# [TEXT]
((

Joachim Prinz (May 10, 1902 – September 30, 1988) was a German-American rabbi who was outspoken against Nazism and became a Zionist leader.[1] As a young rabbi in Berlin, he was forced to confront the rise of Nazism, and eventually emigrated to the United States in 1937. There he became vice-chairman of the World Jewish Congress, an active member of the World Zionist Organization, an outspoken civil rights leader, and a participant in the March on Washington for Jobs and Freedom.[2][3][4]

Prinz in the 1950s

Biography[]

Prinz was born in 1902 in the village of Bierdzan (near Oppeln), in the Prussian province of Silesia.

Prinz was born to a Jewish family. Early on, he became motivated by a charismatic rabbi and Prinz took an increasing interest in Judaism. His Jewish roots grew even stronger following his mother's death. By 1917, he had also joined (Blue White), the Zionist youth movement.

))

# [OBJECTIVE]
Write out the passage from the Joachim Prinz text between "Prinz was born to" and "Zionist youth movement.", inclusive.

# [DATA SHOWN]
((

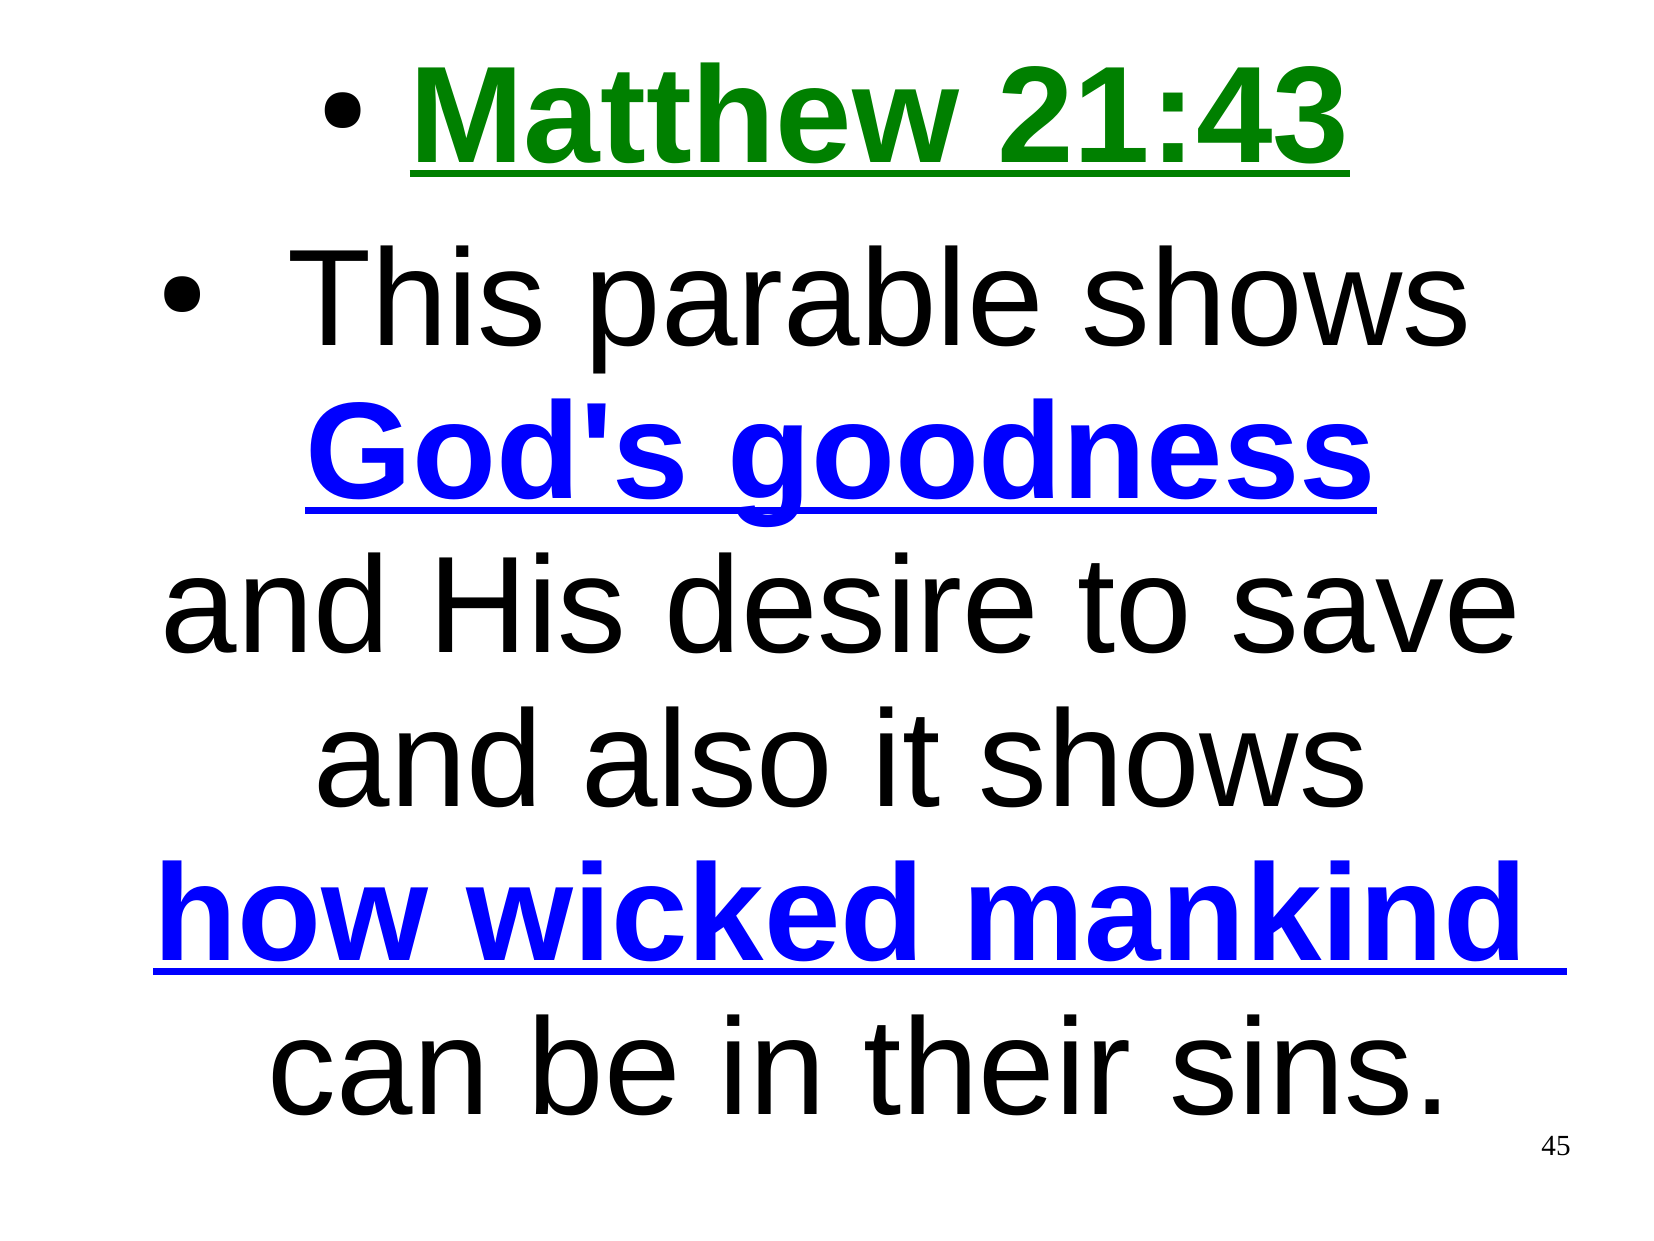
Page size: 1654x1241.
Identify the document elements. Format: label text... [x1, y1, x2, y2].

list Matthew 21:43 This parable shows God's goodness and His desire to save and also it shows how wicked mankind can be in their sins. [37, 37, 1613, 1201]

))

# [SOLUTION]
Prinz was born to a Jewish family. Early on, he became motivated by a charismatic rabbi and Prinz took an increasing interest in Judaism. His Jewish roots grew even stronger following his mother's death. By 1917, he had also joined (Blue White), the Zionist youth movement.